Gene expression and metabolite profiling of gibberellin biosynthesis during induction of somatic embryogenesis in Medicago truncatula Gaertn

Gibberellins (GAs) are involved in the regulation of numerous developmental processes in plants including zygotic embryogenesis, but their biosynthesis and role during somatic embryogenesis (SE) is mostly unknown. In this study we show that during three week- long induction phase, when cells of leaf explants from non-embryogenic genotype (M9) and embryogenic variant (M9-10a) were forming the callus, all the bioactive gibberellins from non-13-hydroxylation (GA(4), GA(7)) and 13-hydroxylation (GA(1), GA(5), GA(3), GA(6)) pathways were present, but the contents of only a few of them differed between the tested lines. The GA(53) and GA(19) substrates synthesized by the 13-hydroxylation pathway accumulated specifically in the M9-10a line after the first week of induction; subsequently, among the bioactive gibberellins detected, only the content of GA(3) increased and appeared to be connected with acquisition of embryogenic competence.

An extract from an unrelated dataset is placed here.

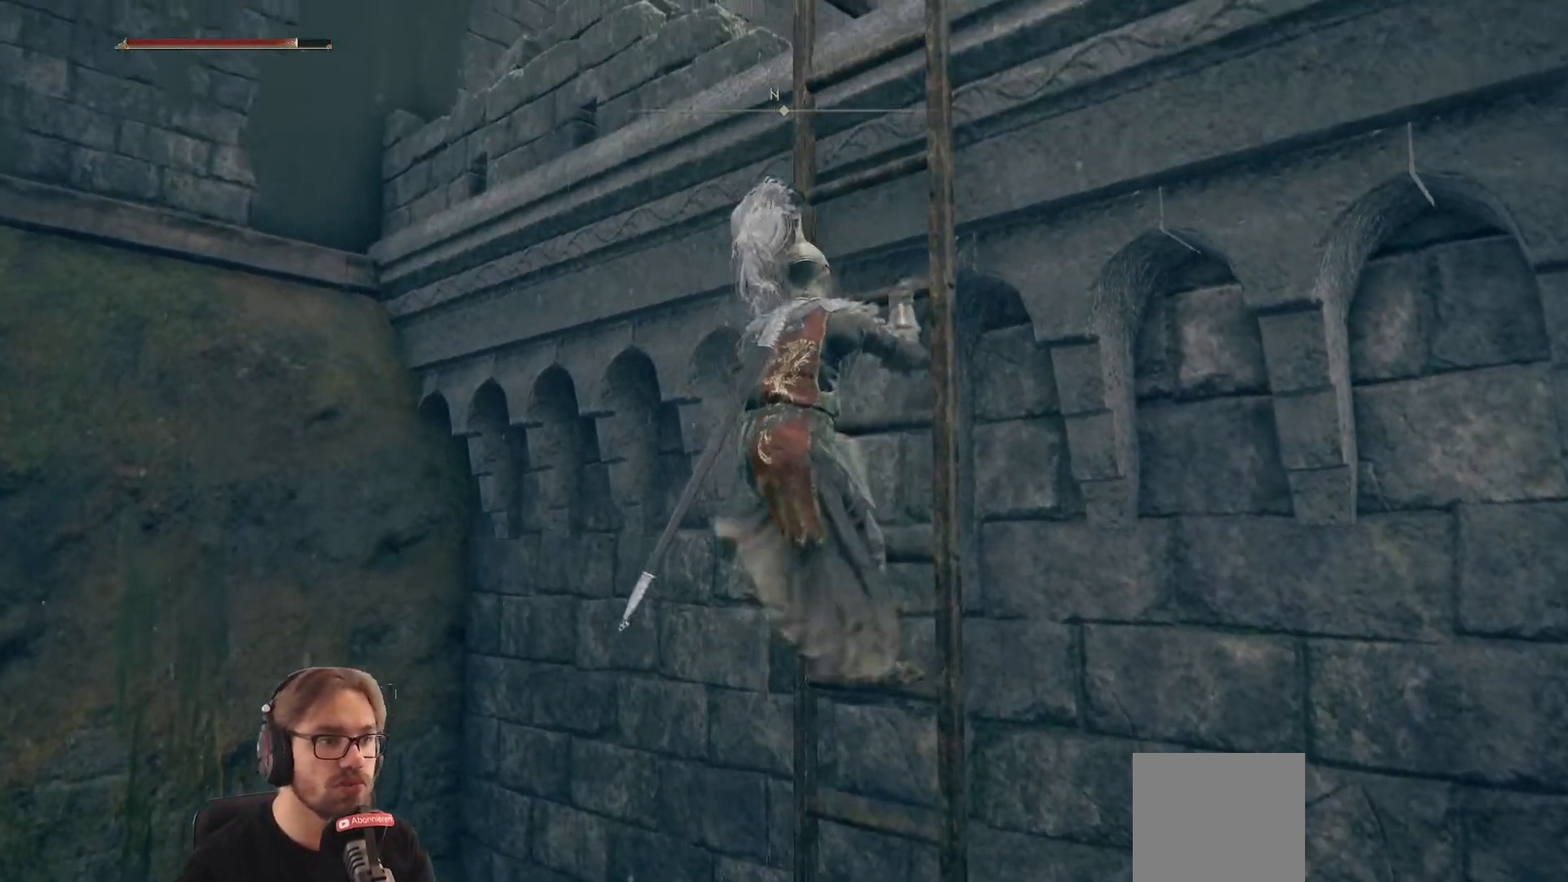
{"buttons": ["B"], "left_stick": "up", "right_stick": "center", "events": []}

We fully annotated 20 Medicago truncatula orthologous genes coding the enzymes which catalyze all the known reactions of gibberellin biosynthesis. Our results indicate that, within all the genes tested, expression of only three: MtCPS, MtGA3ox1 and MtGA3ox2, was specific to embryogenic explants and reflected the changes observed in GA(53), GA(19) and GA(3) contents. Moreover, by analyzing expression of MtBBM, SE marker gene, we confirmed the inhibitory effect of manipulation in GA(s) metabolism, applying exogenous GA(3), which not only impaired the production of somatic embryos, but also significantly decreased expression of this gene.